事実婚(内縁関係)に係る遺族年金裁定請求。半年がかりで無事支給決定。
内縁関係にあった妻に遺族年金支給決定。支給決定可否までに6か月。
弁護士I先生から遺族年金のご依頼
弁護士I先生から「遺族年金の裁定請求を手伝ってほしい。」とご依頼があり、2023年2月にご相談に来られたN様。令和2年からご主人が亡くなる令和4年まで住民票は別で、ご主人は他府県に定住しておられる状態でした。
平成元年頃から内縁関係で同居を始め、夫死亡までの約30年間、事実婚の夫婦として住民票が世帯同一である時期がほとんどなく、”事実婚の妻”として生計同一関係にあったことをいかに立証できるかが遺族年金を受給できるか否かにかかる大きなポイントになっていました。
弁護士I先生からは「死亡当時生計同一関係がないため立証は極めて難しい。お話だけでも聞いてくれないか。」とご依頼を受けたので、実際N様にお会いしてお話をお聞きすることとなりました。
事実婚における生計同一関係を立証するハードルの高さ
N様の事実婚における生計同一関係に結び付く夫婦としての実生活を詳細にお聞きし、内縁関係であった事実の洗い出しと当該事実に紐づく証拠資料を添付し申立書として年金事務所へ提出しました。
通常、遺族年金支給決定可否までは約2か月ほどで通知が届くところ、N様の事実婚に係る遺族年金支給決定可否までは約6か月かかりました。途中、書類一式が年金事務所から返戻されたり、電話による年金事務所からの聴取があるなど、支給決定可否までの道のりは紆余曲折の連続でした。
そして、半年経過してようやく「事実婚に係る遺族年金が無事認められることとなった。」と年金事務所が開所する前に年金事務所担当者から朝イチ電話でご連絡をいただきました。「ありがとう。これで夫の墓参りに行ける。ありがとうね。」とお電話で感謝のお言葉を何度もN様からいただきました。
実態で判断される事実婚(内縁関係)による遺族年金
内縁関係、いわゆる事実婚の夫婦は世の中に多くおられます。遺族年金は受給できる遺族の優先順位が相続とは異なります。「〇〇の旦那さん、〇〇の奥さん」とご近所からも周囲からも認められる夫婦であったかどうかなど、実態で判断されることは勿論のこと、杓子定規の法律ではなかなか内縁関係における遺族年金支給決定までには至らないのが実情です。事実婚の夫婦としてどのような歴史があり人生があったのか、それが事実婚の夫婦として法律上認定されるに値するものなのか、年金法に精通していなければN様の請求が認められることはなかったと考えています。

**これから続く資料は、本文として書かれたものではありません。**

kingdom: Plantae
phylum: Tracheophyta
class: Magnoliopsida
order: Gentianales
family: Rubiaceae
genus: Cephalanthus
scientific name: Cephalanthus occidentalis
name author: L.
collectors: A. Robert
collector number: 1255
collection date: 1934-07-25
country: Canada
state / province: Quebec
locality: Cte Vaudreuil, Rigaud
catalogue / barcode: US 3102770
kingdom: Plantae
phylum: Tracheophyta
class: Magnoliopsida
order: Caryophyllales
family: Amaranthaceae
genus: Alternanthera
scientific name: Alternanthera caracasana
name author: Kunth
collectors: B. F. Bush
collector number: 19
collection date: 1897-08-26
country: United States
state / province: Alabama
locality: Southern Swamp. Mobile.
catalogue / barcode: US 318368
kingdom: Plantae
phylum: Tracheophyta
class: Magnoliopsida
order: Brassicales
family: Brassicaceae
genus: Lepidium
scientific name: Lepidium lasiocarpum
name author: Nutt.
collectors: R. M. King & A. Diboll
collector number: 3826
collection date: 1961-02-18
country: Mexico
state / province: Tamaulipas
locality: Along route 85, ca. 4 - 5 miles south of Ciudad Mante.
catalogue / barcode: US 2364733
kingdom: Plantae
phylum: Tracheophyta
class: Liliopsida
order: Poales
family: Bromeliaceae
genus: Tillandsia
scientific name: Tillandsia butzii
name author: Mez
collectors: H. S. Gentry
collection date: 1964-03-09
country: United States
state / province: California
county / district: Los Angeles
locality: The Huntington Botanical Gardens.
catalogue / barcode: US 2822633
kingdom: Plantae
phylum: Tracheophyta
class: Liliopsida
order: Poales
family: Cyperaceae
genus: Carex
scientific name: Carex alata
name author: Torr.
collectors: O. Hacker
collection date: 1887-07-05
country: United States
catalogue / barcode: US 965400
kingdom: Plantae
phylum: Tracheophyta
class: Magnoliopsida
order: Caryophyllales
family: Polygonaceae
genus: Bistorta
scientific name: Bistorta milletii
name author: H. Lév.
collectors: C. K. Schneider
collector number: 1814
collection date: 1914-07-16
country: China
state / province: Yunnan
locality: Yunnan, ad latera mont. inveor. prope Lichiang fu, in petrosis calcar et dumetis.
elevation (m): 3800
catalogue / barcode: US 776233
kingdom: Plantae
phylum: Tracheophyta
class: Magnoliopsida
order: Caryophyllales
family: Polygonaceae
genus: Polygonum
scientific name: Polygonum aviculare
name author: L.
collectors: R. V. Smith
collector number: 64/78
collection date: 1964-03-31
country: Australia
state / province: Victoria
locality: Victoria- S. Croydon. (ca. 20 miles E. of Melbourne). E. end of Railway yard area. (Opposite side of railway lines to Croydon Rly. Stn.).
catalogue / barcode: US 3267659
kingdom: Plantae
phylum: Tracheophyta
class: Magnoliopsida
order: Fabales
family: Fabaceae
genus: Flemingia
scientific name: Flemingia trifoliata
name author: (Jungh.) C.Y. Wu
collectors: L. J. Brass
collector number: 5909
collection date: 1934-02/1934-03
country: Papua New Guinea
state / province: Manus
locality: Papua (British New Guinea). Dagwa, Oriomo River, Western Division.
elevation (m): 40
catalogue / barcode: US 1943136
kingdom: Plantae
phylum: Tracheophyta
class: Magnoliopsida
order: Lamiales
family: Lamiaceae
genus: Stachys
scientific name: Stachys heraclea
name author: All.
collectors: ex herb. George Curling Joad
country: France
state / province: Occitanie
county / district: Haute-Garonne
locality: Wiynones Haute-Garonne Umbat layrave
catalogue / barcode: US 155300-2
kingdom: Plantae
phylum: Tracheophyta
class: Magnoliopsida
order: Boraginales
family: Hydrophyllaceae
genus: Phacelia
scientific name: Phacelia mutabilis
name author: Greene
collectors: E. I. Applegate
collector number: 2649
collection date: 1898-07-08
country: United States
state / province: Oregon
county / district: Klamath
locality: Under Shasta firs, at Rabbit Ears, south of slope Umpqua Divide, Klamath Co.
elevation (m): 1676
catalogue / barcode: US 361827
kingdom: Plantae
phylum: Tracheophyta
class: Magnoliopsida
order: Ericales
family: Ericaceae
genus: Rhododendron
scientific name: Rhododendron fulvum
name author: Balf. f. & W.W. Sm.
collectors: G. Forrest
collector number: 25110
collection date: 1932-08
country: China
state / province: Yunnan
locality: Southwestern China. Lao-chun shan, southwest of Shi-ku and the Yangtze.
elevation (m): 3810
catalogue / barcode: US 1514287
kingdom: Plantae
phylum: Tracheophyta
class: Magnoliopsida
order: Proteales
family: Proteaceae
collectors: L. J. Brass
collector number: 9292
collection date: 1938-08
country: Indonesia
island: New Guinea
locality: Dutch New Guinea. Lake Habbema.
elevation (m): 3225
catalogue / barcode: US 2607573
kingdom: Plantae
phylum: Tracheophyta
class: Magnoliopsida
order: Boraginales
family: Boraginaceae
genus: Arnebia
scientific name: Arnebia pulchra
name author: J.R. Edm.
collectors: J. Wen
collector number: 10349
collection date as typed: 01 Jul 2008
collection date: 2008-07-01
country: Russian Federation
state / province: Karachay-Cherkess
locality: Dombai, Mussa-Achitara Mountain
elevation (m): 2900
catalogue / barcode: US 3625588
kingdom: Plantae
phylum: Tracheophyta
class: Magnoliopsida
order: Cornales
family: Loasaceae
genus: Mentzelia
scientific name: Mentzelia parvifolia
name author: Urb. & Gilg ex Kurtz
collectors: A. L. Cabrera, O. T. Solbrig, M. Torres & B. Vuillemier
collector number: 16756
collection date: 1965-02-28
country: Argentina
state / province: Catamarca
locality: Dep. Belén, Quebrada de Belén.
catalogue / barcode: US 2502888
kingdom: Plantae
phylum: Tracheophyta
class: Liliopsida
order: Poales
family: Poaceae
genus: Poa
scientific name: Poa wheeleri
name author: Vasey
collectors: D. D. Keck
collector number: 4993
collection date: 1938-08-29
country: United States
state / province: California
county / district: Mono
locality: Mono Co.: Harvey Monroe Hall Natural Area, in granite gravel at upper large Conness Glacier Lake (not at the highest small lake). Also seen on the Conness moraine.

N様は内縁関係の妻として遺族年金の受給権者第1順位者となったことから、先に未支給年金を請求していた者へは返納通知が年金事務所から送付され、遺族年金と併せて未支給年金がN様に支給されることとなりました。
年金法は複雑で難しい法律ではありますが、フルパワーで裁定請求に臨み、無事にN様の遺族年金の受給権が認められました。なによりもうれしいことは、N様が亡夫と人生の苦楽を共にしてこられたことを”遺族年金が受給できる妻”として国が認めたことです。